Hoje, gostava de falar convosco dos “gangues” dos meninos bem comportados. Daqueles meninos que têm boas notas, que “não partem um prato” e têm sucesso. E que, em muitas circunstâncias, elegem um colega mais sensível, mais frágil ou, simplesmente, diferente e o destratam. O ignoram. O hostilizam. O ostracizam. E ameaçam. E que, por vezes, humilham. Em privado, regra geral.

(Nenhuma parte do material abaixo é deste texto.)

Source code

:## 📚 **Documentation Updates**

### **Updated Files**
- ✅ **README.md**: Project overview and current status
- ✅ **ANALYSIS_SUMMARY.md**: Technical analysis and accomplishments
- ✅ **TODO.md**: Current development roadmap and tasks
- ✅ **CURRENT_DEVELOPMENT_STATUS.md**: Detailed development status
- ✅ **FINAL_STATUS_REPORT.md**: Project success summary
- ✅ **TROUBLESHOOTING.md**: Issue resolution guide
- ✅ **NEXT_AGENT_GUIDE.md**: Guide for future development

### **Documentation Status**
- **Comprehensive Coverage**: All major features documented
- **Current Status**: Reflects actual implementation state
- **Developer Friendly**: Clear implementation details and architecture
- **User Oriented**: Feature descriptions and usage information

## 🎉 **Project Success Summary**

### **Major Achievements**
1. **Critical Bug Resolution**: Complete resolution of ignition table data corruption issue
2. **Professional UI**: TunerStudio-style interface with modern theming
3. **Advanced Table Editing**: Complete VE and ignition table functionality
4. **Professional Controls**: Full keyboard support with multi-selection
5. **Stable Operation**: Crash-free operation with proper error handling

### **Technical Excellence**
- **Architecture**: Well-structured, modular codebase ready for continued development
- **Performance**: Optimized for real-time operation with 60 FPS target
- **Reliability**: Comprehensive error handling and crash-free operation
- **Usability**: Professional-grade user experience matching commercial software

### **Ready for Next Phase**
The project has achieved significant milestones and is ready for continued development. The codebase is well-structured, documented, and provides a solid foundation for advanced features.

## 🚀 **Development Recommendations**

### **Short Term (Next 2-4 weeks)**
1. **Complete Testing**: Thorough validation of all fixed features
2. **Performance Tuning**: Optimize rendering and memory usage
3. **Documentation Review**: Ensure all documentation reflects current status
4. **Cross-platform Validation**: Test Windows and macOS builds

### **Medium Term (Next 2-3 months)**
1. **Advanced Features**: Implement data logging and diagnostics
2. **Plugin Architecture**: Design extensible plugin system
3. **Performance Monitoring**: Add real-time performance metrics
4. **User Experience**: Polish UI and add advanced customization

Estes “gangues” de meninos bem comportados instrumentalizam um grupo e manipulam outras crianças, colocando-as num conflito de lealdades: ou estão com o “gangue” ou contra ele. E, quase num instante, bons miúdos são levados, por medo, a ignorar, a gozar e a desprezar. E isso acontece um dia atrás do outro, num conluio mais ou menos silencioso, à margem do conhecimento da escola. Todas as crianças sabem do que se passa mas, por medo, nenhuma denuncia. Nenhuma pede auxílio.

Pode uma escola conviver com tantas e tantas situações como estas duma espécie de “bullying de seda”, que não gera provas, que não cria marcas, que não deixa rastos? E o que é que faz que entre estas crianças boas e de famílias comprometidas com o seu crescimento saudável, haja uma que se toma como “chefe de gangue” e as outras como seus “operacionais” disciplinados?

E porque é que as escolas, quando sabem de tudo isto, regra geral, não actuam? “Porque os depoimentos das crianças carecem de veracidade” – este é um dos argumentos que as escolas usam; pasme-se. “Porque já estamos a caminho do final do ano” e estes alunos não vêm de meios socioeconómicos desfavorecidos e até têm boas notas – diz-se, logo a seguir. Seja… Mas eu, às vezes, acho que estas crianças que “não partem um prato”, que se fazem de “sonsas” e que têm boas notas corporizam muito daquilo que muitas escolas mais valorizam. Eles têm bons resultados, não têm?… Logo, são bons. Não!!!! Não é razoável admitir que miúdos um bocadinho sabidos e, regra geral, inseguros e assustados se tornem, com a complacência de todos, más pessoas. Magoando. Expondo ao sofrimento. Achincalhando. E maltratando. Que sejam miúdos atilados e compenetrados, que diferença faz?… Não deve a escola preocupar-se, sobretudo, em contribuir para transformar bons miúdos em boas pessoas?… De que serve, como já ouvi tantas vezes, que estes miúdos tenham “espírito de liderança” se, depois, alimentam essa veleidade rebaixando os outros?

As escolas não actuam porque ainda imaginam que os verdadeiros bullys são crianças carenciadas, com insucesso escolar e de famílias problemáticas! Talvez seja altura da escola acordar. Porque há muitas crianças vítimas que têm na distracção da escola uma complacência incompreensível. E crianças que vitimam que não têm da escola as medidas sensatas que as protejam dos seus actos e as ensinem a crescer.